If you’ve picked up a copy of the Indiana Daily Student before this one, you know that the Opinion staff loves talking about sex — only sometimes in the raunchy sense, but mostly about sex education.

A few weeks ago, the IDS Editorial Board had to publish a piece about putting on condoms the correct way because a study at the Kinsey Institute for Research in Sex, Gender and Reproduction exposed just how little people knew about the contraceptives. To just get the obvious out there, improper use of condoms is the fastest way to unwanted pregnancy.

On Monday, IDS Opinion columnist Caroline Ellert came to the defense of HIV/AIDS victims and the stigma around them — another conflict linked to the lack of sexual education.

Of course, HIV/AIDS has incredible potential to contribute to the infant mortality rate. According to AIDS.gov, an HIV-positive mother who is not being treated for her HIV during pregnancy, labor or delivery has a 25-percent chance of passing the virus to her baby.

Sexual assault on campus seems like a blasé side note because we see it reported so many times. Throughout the semester, the IDS reported incidents of rape on campus a total of six times. I think we can all agree that’s an incredibly high number when dealing with a subject such as rape.

Though rape isn’t necessarily a part of the general sex education curriculum, it is linked to a general discussion and teachable definition of consensual sex and what that entails.

This is beginning to look like a sort of button on all the work we’ve done this semester.

And there have been plenty of on-campus incidents that we could explore further.
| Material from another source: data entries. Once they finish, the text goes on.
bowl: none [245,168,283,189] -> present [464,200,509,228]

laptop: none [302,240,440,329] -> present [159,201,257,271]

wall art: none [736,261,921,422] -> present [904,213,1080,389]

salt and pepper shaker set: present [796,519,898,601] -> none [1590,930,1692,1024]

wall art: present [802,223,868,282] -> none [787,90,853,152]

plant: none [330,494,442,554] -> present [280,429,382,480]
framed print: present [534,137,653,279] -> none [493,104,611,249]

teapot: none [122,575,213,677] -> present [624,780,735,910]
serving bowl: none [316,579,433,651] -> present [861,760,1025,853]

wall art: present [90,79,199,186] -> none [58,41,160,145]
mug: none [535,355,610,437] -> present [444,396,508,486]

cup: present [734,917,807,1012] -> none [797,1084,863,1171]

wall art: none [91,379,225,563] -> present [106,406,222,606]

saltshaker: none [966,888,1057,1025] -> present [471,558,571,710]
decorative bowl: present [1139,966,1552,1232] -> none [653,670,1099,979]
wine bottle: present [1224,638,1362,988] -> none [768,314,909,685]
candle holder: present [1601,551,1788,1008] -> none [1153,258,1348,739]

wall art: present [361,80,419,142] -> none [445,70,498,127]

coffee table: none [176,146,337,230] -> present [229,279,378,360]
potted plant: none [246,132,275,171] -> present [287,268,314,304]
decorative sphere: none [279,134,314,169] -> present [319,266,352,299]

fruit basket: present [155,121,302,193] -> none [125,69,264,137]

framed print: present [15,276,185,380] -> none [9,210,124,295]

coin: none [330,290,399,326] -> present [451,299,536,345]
Brother Jeb and the abortion protestors using “photographs” of bloody babies all work to uphold the Indiana ideal that it’s best to just not have sex — a truly dangerous mindset.

The issues are all there and have seemed to remain stagnant for too long.

Improper sex education leads to bringing a baby into a world that might not be fit or supportive of him or her. And this is the fastest route to infant mortality.

Maybe this new rationale will spark some real change.